(Source data)
[Start of section]
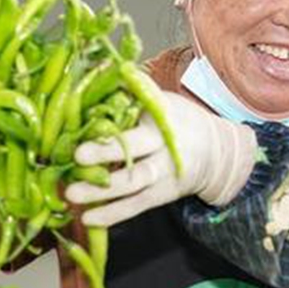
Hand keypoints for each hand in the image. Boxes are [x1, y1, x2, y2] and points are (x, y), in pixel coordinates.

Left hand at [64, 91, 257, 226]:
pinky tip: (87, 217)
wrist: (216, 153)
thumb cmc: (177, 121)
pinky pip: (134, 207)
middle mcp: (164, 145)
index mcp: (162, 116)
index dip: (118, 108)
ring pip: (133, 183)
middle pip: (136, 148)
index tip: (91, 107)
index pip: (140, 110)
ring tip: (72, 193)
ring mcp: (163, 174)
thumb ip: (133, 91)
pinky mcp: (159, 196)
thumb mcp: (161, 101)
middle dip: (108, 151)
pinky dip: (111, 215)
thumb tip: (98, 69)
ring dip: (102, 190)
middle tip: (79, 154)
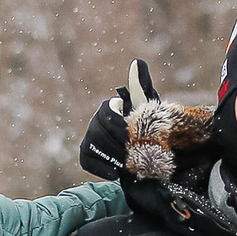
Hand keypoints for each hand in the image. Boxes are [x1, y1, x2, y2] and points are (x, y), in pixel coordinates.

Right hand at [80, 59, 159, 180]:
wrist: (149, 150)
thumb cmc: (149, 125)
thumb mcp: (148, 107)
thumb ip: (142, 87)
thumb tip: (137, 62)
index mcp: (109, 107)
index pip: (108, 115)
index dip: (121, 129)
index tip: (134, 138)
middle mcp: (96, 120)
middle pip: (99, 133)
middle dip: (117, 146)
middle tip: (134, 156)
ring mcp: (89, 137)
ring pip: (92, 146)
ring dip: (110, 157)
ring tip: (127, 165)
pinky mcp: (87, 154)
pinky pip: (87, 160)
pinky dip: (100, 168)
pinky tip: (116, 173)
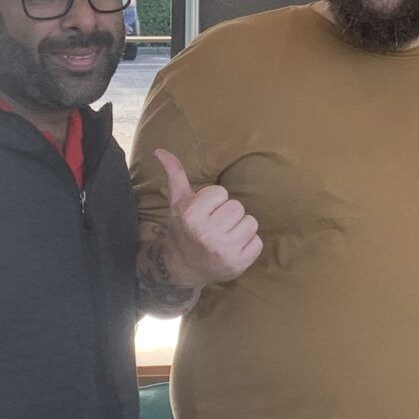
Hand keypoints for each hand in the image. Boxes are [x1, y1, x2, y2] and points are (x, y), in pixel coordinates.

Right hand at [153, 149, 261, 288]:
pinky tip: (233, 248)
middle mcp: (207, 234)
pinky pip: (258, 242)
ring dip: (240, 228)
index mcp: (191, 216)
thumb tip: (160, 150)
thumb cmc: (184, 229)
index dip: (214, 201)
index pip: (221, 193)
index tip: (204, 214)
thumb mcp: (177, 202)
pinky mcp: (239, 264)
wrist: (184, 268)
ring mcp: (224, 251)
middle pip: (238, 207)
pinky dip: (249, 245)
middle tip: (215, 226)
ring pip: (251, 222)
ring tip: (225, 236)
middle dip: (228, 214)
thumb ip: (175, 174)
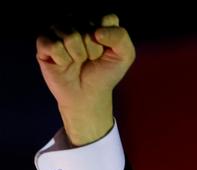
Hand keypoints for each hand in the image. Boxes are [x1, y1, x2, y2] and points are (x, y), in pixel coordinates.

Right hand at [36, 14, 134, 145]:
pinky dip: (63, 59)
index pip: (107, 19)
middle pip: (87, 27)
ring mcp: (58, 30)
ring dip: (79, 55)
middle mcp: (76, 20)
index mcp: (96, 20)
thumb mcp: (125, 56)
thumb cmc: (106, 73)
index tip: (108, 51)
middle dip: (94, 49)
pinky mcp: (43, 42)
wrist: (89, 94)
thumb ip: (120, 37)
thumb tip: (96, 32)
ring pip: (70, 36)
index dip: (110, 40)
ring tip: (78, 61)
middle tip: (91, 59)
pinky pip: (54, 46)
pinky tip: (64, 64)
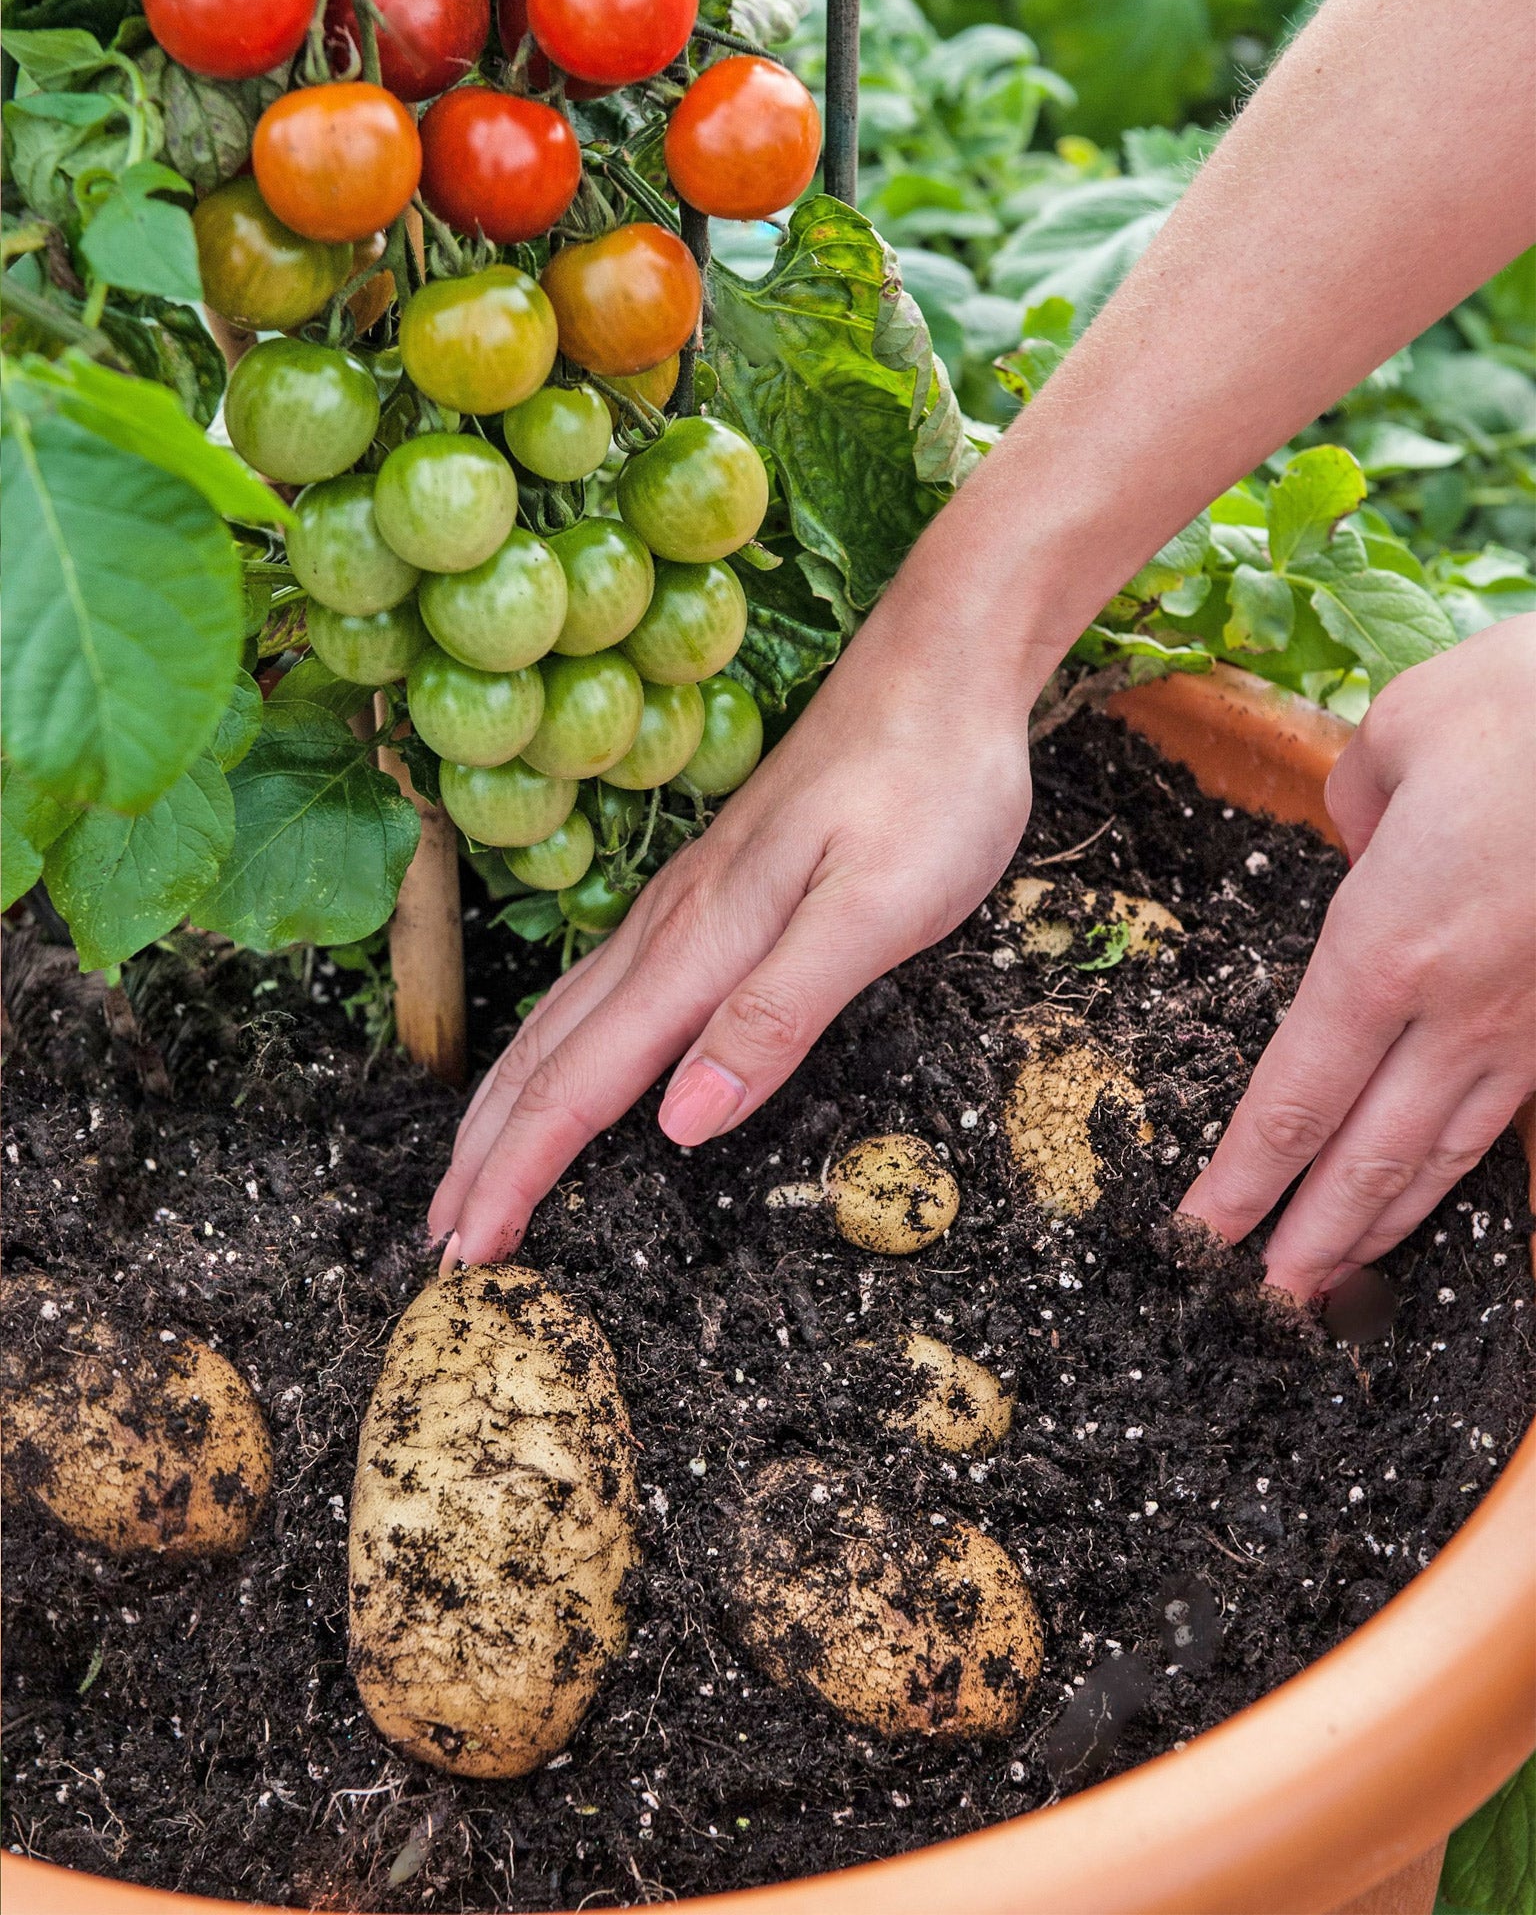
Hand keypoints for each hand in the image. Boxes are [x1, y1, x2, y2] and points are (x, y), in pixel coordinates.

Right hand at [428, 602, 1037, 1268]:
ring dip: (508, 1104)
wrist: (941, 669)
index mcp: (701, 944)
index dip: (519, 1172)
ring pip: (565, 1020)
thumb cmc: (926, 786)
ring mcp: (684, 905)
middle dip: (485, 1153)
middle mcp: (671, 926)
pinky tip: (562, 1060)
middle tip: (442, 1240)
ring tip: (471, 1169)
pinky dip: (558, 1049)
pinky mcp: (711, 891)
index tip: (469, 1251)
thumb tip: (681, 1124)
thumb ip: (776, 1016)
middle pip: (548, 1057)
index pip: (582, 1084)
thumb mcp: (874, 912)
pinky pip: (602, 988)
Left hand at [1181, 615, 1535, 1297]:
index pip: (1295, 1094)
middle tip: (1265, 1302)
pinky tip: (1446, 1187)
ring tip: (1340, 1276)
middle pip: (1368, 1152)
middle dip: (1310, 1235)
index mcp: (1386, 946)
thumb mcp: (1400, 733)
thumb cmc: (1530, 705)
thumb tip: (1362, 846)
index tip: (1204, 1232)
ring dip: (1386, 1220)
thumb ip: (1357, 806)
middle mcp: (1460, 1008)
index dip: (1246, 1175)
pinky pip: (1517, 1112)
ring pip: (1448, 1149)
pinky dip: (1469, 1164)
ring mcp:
[End of section]
Task
Look over the data above and show each line that contains "Right".

Exercise result
Right hand at [80, 59, 159, 180]:
Right hand at [153, 149, 261, 288]:
Right hand at [36, 14, 134, 145]:
Right hand at [428, 602, 1037, 1268]:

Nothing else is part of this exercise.